### Exercise details
Restate all of the following data exactly, keeping any images out of the copy.

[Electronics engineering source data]
☆ ☆ ☆ ☆

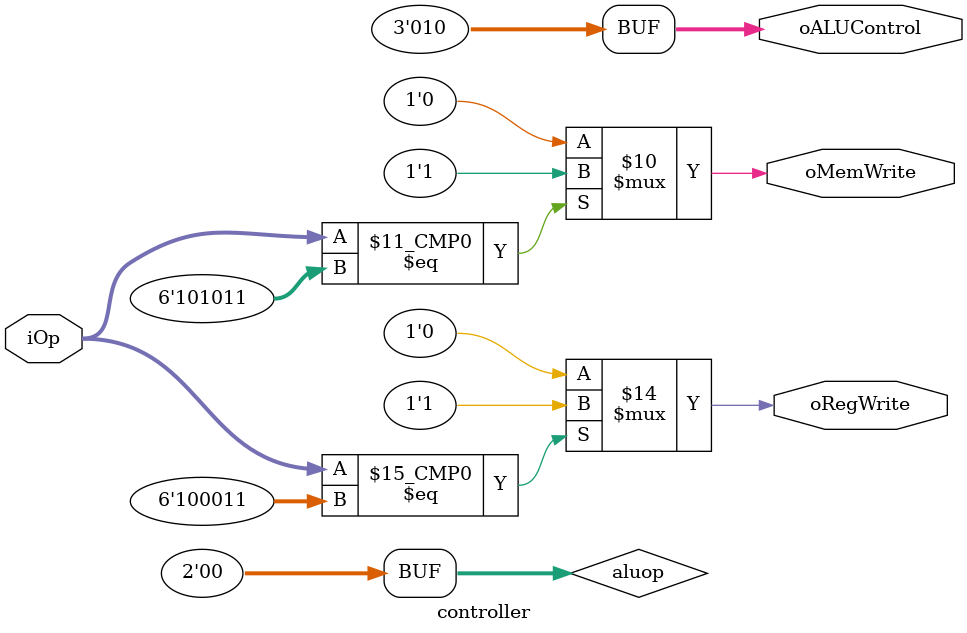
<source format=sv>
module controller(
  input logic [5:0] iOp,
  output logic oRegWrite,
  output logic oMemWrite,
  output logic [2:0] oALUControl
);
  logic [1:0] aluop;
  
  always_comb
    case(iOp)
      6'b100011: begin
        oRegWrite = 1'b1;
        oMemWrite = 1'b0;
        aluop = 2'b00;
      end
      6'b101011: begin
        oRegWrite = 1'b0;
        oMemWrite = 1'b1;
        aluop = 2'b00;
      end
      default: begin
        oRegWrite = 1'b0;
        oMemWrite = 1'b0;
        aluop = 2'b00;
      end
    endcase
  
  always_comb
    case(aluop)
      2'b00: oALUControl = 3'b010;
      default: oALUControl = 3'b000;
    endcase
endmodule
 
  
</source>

☆ ☆ ☆ ☆

### Exercise solution
<source format=sv>
module controller(
  input logic [5:0] iOp,
  output logic oRegWrite,
  output logic oMemWrite,
  output logic [2:0] oALUControl
);
  logic [1:0] aluop;
  
  always_comb
    case(iOp)
      6'b100011: begin
        oRegWrite = 1'b1;
        oMemWrite = 1'b0;
        aluop = 2'b00;
      end
      6'b101011: begin
        oRegWrite = 1'b0;
        oMemWrite = 1'b1;
        aluop = 2'b00;
      end
      default: begin
        oRegWrite = 1'b0;
        oMemWrite = 1'b0;
        aluop = 2'b00;
      end
    endcase
  
  always_comb
    case(aluop)
      2'b00: oALUControl = 3'b010;
      default: oALUControl = 3'b000;
    endcase
endmodule
 
  
</source>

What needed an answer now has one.